Top of EXTRACT TO READ

The 2024 Giro d'Italia was the 107th edition of the Giro d'Italia, a three-week Grand Tour cycling stage race. The race started on 4 May in Venaria Reale and finished on 26 May in Rome. There were two individual time trial stages and 4 stages longer than 200 km.

The general classification was won by Tadej Pogačar of , by a margin of 9 minutes 56 second over his closest competitor, Daniel Martínez. Pogačar also won the mountains classification and six stages, and together with Eddy Merckx (1973) is the rider who in the post-war period has won the general classification taking the greatest number of stages. Pogačar's winning margin was the biggest since the 1965 edition and the fourth largest in the post-World War II era.

==Teams==

UCI WorldTeams

UCI ProTeams

== Pre-race favourites ==
Tadej Pogačar was the pre-race favorite after announcing he will race the Giro; 2023 runner-up Geraint Thomas also returned. Both riders had expressed the intention to attempt a Giro-Tour double.

Bottom of EXTRACT TO READ
Top of SUPPLIED DATA

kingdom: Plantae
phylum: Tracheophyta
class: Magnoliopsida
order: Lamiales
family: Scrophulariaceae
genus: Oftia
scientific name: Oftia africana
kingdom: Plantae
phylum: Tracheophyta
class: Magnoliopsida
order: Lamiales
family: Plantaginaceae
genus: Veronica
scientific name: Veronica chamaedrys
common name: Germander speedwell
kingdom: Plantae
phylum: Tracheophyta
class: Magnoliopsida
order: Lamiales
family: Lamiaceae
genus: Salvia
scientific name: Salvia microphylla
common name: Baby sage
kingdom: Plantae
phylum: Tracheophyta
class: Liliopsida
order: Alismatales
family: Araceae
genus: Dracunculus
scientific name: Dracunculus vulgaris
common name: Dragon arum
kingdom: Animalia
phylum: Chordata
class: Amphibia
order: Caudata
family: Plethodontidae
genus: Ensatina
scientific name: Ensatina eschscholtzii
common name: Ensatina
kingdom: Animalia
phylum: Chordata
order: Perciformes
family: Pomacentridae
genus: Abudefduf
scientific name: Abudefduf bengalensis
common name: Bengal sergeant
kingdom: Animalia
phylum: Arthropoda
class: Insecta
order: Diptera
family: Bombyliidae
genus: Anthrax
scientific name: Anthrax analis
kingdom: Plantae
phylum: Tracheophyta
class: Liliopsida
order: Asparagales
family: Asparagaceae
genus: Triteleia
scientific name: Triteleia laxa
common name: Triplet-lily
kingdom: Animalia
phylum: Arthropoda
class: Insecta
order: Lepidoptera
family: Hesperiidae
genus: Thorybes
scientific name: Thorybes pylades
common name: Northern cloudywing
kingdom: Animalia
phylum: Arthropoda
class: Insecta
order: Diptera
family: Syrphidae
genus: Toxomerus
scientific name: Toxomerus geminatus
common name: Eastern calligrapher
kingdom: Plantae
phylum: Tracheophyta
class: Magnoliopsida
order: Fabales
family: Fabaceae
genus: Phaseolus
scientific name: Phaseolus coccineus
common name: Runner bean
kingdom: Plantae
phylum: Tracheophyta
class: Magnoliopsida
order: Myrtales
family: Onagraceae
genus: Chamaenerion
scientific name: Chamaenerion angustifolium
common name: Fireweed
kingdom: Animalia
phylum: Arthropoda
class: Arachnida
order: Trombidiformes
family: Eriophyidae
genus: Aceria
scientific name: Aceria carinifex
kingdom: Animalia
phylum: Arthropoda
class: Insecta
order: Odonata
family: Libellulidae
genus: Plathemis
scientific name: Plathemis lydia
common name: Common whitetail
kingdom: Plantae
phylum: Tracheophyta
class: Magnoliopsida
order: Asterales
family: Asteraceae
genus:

Bottom of SUPPLIED DATA

- [WORK ITEM]: Retype the stretch of the 2024 Giro d'Italia text from "The general classification was" through "a Giro-Tour double.".

- [WRITTEN RESPONSE]:
The general classification was won by Tadej Pogačar of , by a margin of 9 minutes 56 second over his closest competitor, Daniel Martínez. Pogačar also won the mountains classification and six stages, and together with Eddy Merckx (1973) is the rider who in the post-war period has won the general classification taking the greatest number of stages. Pogačar's winning margin was the biggest since the 1965 edition and the fourth largest in the post-World War II era.

==Teams==

UCI WorldTeams

UCI ProTeams

== Pre-race favourites ==
Tadej Pogačar was the pre-race favorite after announcing he will race the Giro; 2023 runner-up Geraint Thomas also returned. Both riders had expressed the intention to attempt a Giro-Tour double.